• [Try it]: Determine the number of lines in the entries below in which the word "המחקר" appears, and reply with that number only.

---

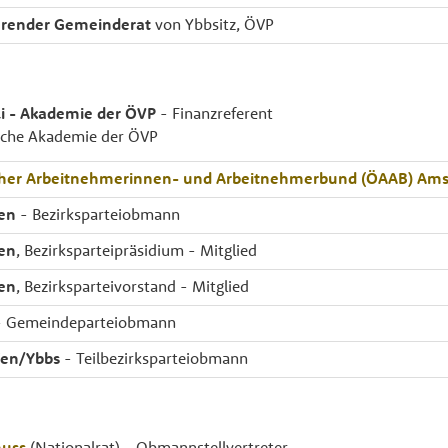
hrender Gemeinderat
von Ybbsitz, ÖVP
i - Akademie der ÖVP
- Finanzreferent
ische Akademie der ÖVP
scher Arbeitnehmerinnen- und Arbeitnehmerbund (ÖAAB) Ams
en
- Bezirksparteiobmann
en
, Bezirksparteipräsidium - Mitglied
en
, Bezirksparteivorstand - Mitglied
 Gemeindeparteiobmann
en/Ybbs
- Teilbezirksparteiobmann
huss
(Nationalrat) - Obmannstellvertreter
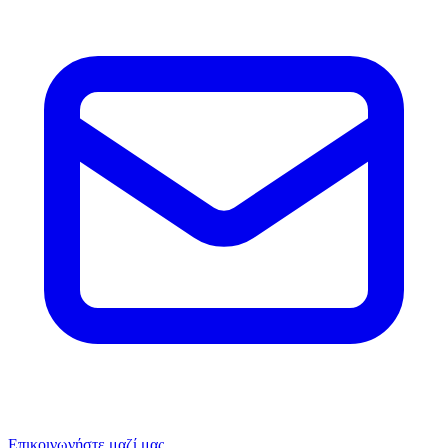
Επικοινωνήστε μαζί μας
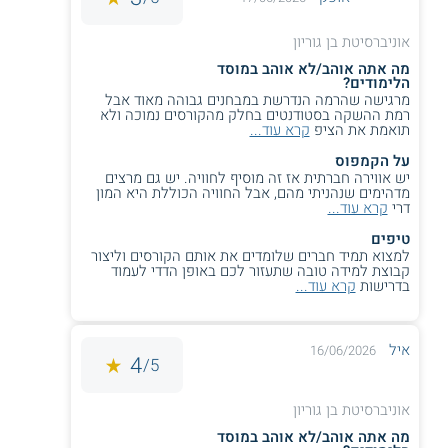
כלכלה יישומית לכלכלנים
מאגרי מידע גדולים ותחקורם
אוניברסיטת בן גוריון
ועוד
מה אתה אוהב/לא אוהב במוסד
הלימודים?
מרגישה שהרמה הנדרשת במבחנים גבוהה מאוד אבל
על מוסד הלימוד
רמת ההשקה בסטודנטים בחלק מהקורסים נמוכה ולא
תואמת את הציפ
קרא עוד...
לימודי כלכלה באוניברסיטת בן-גוריון מתקיימים במסלולים מובנים
על הקמפוס
נוספים, כגון לימודי כלכלה וניהול במסלול מובנה עם לימודי מדעי
יש אווירה חברתית אז זה מוסיף לחוויה. יש גם מרצים
ההתנהגות ולימודי כלכלה ומתמטיקה. כמו כן, מתקיימות תכניות
מדהימים שנהניתי מהם, אבל החוויה הכוללת היא המון
ללימודי כלכלה וחשבונאות
ולימודי כלכלה ומנהל עסקים.
דרי
קרא עוד...
סטודנטים מצטיינים יכולים ללמוד במסלול ישיר לתואר שני
בכלכלה, שאורכו כארבע שנים.
טיפים
למצוא תמיד חברים שלומדים את אותם הקורסים וליצור
קבוצת למידה טובה שתעזור לכם באופן הדדי לעמוד
באוניברסיטה מתקיימים לימודים במגוון תחומים נוספים, כגון
בדרישות
קרא עוד...
הנדסה, ניהול, מדעי הבריאות, מדעי הרוח ועוד. סטודנטים יכולים
להמשיך לפתח את הידע וכישורי המחקר שברשותם בתארים
מתקדמים, שבהם משולבת התנסות במעבדות ובמרכזי המחקר
השונים הפועלים במוסד הלימוד.
איל
16/06/2026
4
5/
תנאי קבלה
אוניברסיטת בן גוריון
בקבלה למסלול דו חוגי זה, מביאים בחשבון את הציון של
המועמדים בפסיכומטרי ואת ממוצע הבגרויות. במקרים מסוימים
מה אתה אוהב/לא אוהב במוסד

---

• [Result for this task]: 2